A supposed hate crime at Maryland’s Salisbury University turned out to be a hoax perpetrated by Black students, school officials said this week.
“I can confirm two students have been identified and are both African American,” English associate professor James King told The Flyer, the school’s student newspaper.
On April 10, an image with a racist connotation was found on a whiteboard in the school’s Blackwell library. The drawing was that of a stick figure crying while being lynched alongside a racist slur and the hashtag #whitepower. The image appeared two days after the university’s “Stop Hatin” week, a seven-day effort to promote diversity and inclusion on the Eastern Shore campus.
The image prompted both an investigation by campus police and outrage.
“So this is what we as students have to deal with @SalisburyU Might as well call it ‘DIE’versity,” Matt Jackson, an activist with the school’s chapter of the NAACP, tweeted via the handle @MattJackDC on April 10.

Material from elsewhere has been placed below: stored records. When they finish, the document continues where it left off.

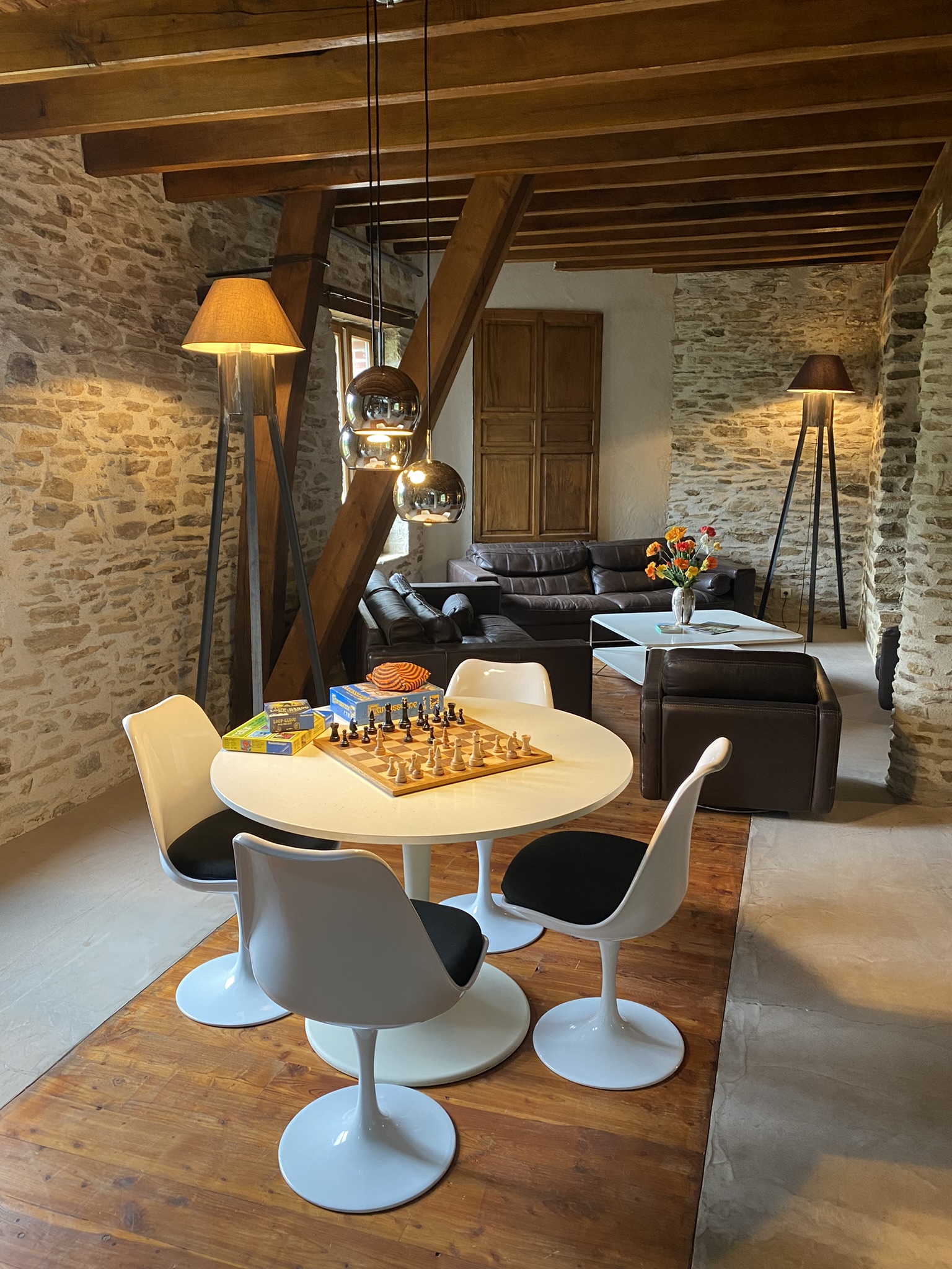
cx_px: 476
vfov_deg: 67.3
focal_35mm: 26
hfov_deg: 53.1
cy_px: 634
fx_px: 953
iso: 200
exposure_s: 1/50
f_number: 1.8
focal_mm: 4.25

Jackson has since revised—if not entirely changed—his rhetoric, tweeting on April 27: “We have zero tolerance 4 hate or racism regardless of gender or race. We’ve worked too hard to stop now.”
He also said the incident should not negate the very real Black struggle against racism nor their efforts to create a more inclusive culture and environment on the campus.
“The main problem…was that someone thought it was a joke,” he told Delmarva Now. “(It was) an act of immaturity.”
Despite the outcome of the investigation, the Salisbury University Police Department—in consultation with the Wicomico County State’s Attorney’s Office—has decided to not file criminal charges at this time, according to Delmarva Now.
The students, however, could face disciplinary actions from the university.
“Regardless of who created the drawing, we find such actions demeaning to all members of the campus community and against our core values,” Dane Foust, vice president of Student Affairs, said in a statement provided to Delmarva Now.
“The University has a student hearing process which enforces its student code of conduct,” Foust added in a statement to The Flyer. “Consequences will depend on the outcome of the investigation.”
According to the school’s latest diversity report, as of fall 2014, minority students comprised 25 percent of the university’s student body, a total of 2,156 of 8,770 enrolled students.